A dbt test started failing intermittently. The test checked a simple invariant: a bid (child record) should never have a created_at timestamp earlier than the case (parent record) it belongs to. In other words, you cannot submit a bid on a case that does not exist yet.

-- This test was failing: bids created before their parent case
SELECT
  b.id AS bid_id,
  b.created_at AS bid_created_at,
  c.id AS case_id,
  c.created_at AS case_created_at
FROM {{ ref('stg_bids') }} b
JOIN {{ ref('stg_cases') }} c ON b.case_id = c.id
WHERE b.created_at < c.created_at

The first time I saw the failures, I assumed bad data — maybe a migration artefact or a bulk import that set incorrect timestamps. But the failing records were recent. And the list of failures kept growing.

The Investigation

I pulled the raw CDC history for one of the failing case records. Our raw layer captures every version of a row via Change Data Capture, so I could see the full mutation history:

SELECT
  id,
  created_at,
  updated_at,
  _cdc_timestamp,
  _cdc_change_type
FROM `raw_project.raw_dataset.cases`
WHERE id = 12345
ORDER BY _cdc_timestamp ASC

The result told the whole story:

id    | created_at          | updated_at          | _cdc_timestamp      | _cdc_change_type
------|---------------------|---------------------|---------------------|------------------
12345 | 2026-01-10 09:15:00 | 2026-01-10 09:15:00 | 2026-01-10 09:15:02 | INSERT
12345 | 2026-01-10 09:15:00 | 2026-01-10 09:22:00 | 2026-01-10 09:22:01 | UPDATE
12345 | 2026-01-12 14:30:00 | 2026-01-12 14:30:00 | 2026-01-12 14:30:03 | UPDATE

Look at the third row. The created_at changed from 2026-01-10 09:15:00 to 2026-01-12 14:30:00two days after the original creation. The application was mutating created_at as part of a business workflow. In this case, when a case was "resubmitted" after being rejected, the application reset created_at to the resubmission time.

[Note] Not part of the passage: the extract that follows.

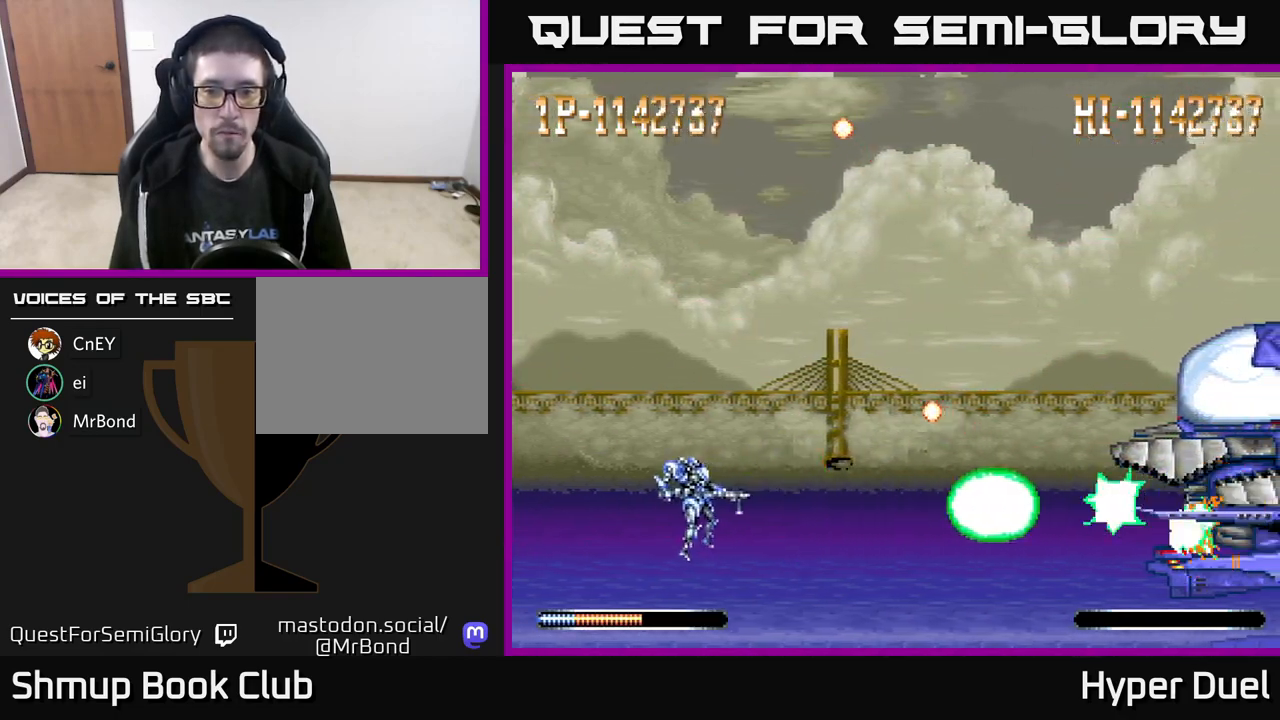
{"buttons": ["X"], "right_stick": "center", "events": [[117, "DPAD_LEFT", "up"]]}
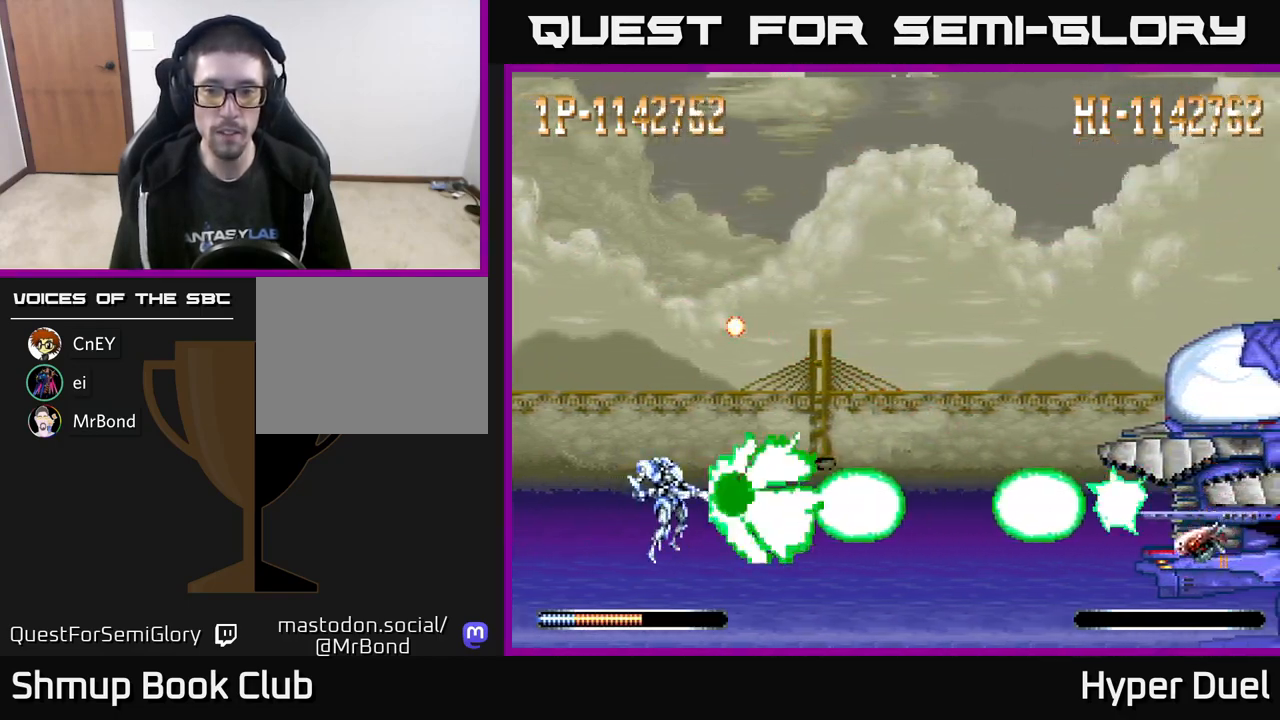
{"buttons": ["X"], "right_stick": "center", "events": []}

This is a legitimate application feature — the product team wants resubmitted cases to behave as if they are new. But from a data warehouse perspective, it breaks temporal integrity. Bids that were created on January 10th (against the original submission) now appear to predate their parent case, which "started" on January 12th according to the mutated created_at.

The Scope of the Problem

I queried to find how many records were affected:

-- Find all cases where created_at was mutated
WITH first_version AS (
  SELECT
    id,
    created_at AS original_created_at,
    ROW_NUMBER() OVER (PARTITION BY id ORDER BY _cdc_timestamp ASC) AS rn
  FROM `raw_project.raw_dataset.cases`
),
current_version AS (
  SELECT
    id,
    created_at AS current_created_at,
    ROW_NUMBER() OVER (PARTITION BY id ORDER BY _cdc_timestamp DESC) AS rn
  FROM `raw_project.raw_dataset.cases`
)
SELECT COUNT(*) AS mutated_count
FROM first_version f
JOIN current_version c ON f.id = c.id
WHERE f.rn = 1 AND c.rn = 1
  AND f.original_created_at != c.current_created_at

Over 800 records had their created_at mutated at least once. This was not an edge case — it was a routine part of the application's workflow.

The Fix: Use the Original created_at From CDC History

The fix was straightforward: instead of trusting the current created_at value from the application, look it up from the raw CDC history. The first created_at value ever recorded for a given ID is the true creation timestamp.

I implemented this in the dbt staging model using a CTE that queries the raw CDC table:

-- models/staging/stg_cases.sql

WITH source AS (
    SELECT *
    FROM {{ source('app', 'cases') }}
    WHERE _cdc_change_type != 'DELETE'
),

-- Look up the ORIGINAL created_at from CDC history.
-- The application mutates created_at on resubmission,
-- which breaks parent-child temporal integrity.
original_created_at AS (
    SELECT
        id,
        MIN(created_at) AS created_at_original
    FROM {{ source('app_cdc', 'cases') }}
    GROUP BY id
),

final AS (
    SELECT
        s.id,
        s.case_id,
        s.status,
        -- Use the original created_at, not the (possibly mutated) current value
        COALESCE(
            oca.created_at_original,
            s.created_at
        ) AS created_at,
        -- Keep the mutated value available for reference
        s.created_at AS created_at_application,
        s.updated_at,
        s.submitted_at,
        s.deleted_at
    FROM source s
    LEFT JOIN original_created_at oca
        ON s.id = oca.id
)

SELECT * FROM final

Key design decisions in this fix:

  • MIN(created_at) instead of "first CDC row": Using MIN is simpler and more resilient than ordering by CDC timestamp and taking the first row. If the CDC history is incomplete (e.g., we started capturing changes after the record was created), MIN still gives us the earliest known value.
  • COALESCE fallback: If the CDC history lookup returns NULL (rare, but possible for very old records predating our CDC setup), fall back to the current application value. Some data is better than no data.
  • Keep both values: The original created_at is used for all downstream logic, but I also expose created_at_application for analysts who might need to understand the resubmission timeline.
  • Fix it in staging, not downstream: This correction belongs in the staging layer because every downstream model that uses created_at should get the corrected value. Fixing it further downstream would mean playing whack-a-mole across dozens of models.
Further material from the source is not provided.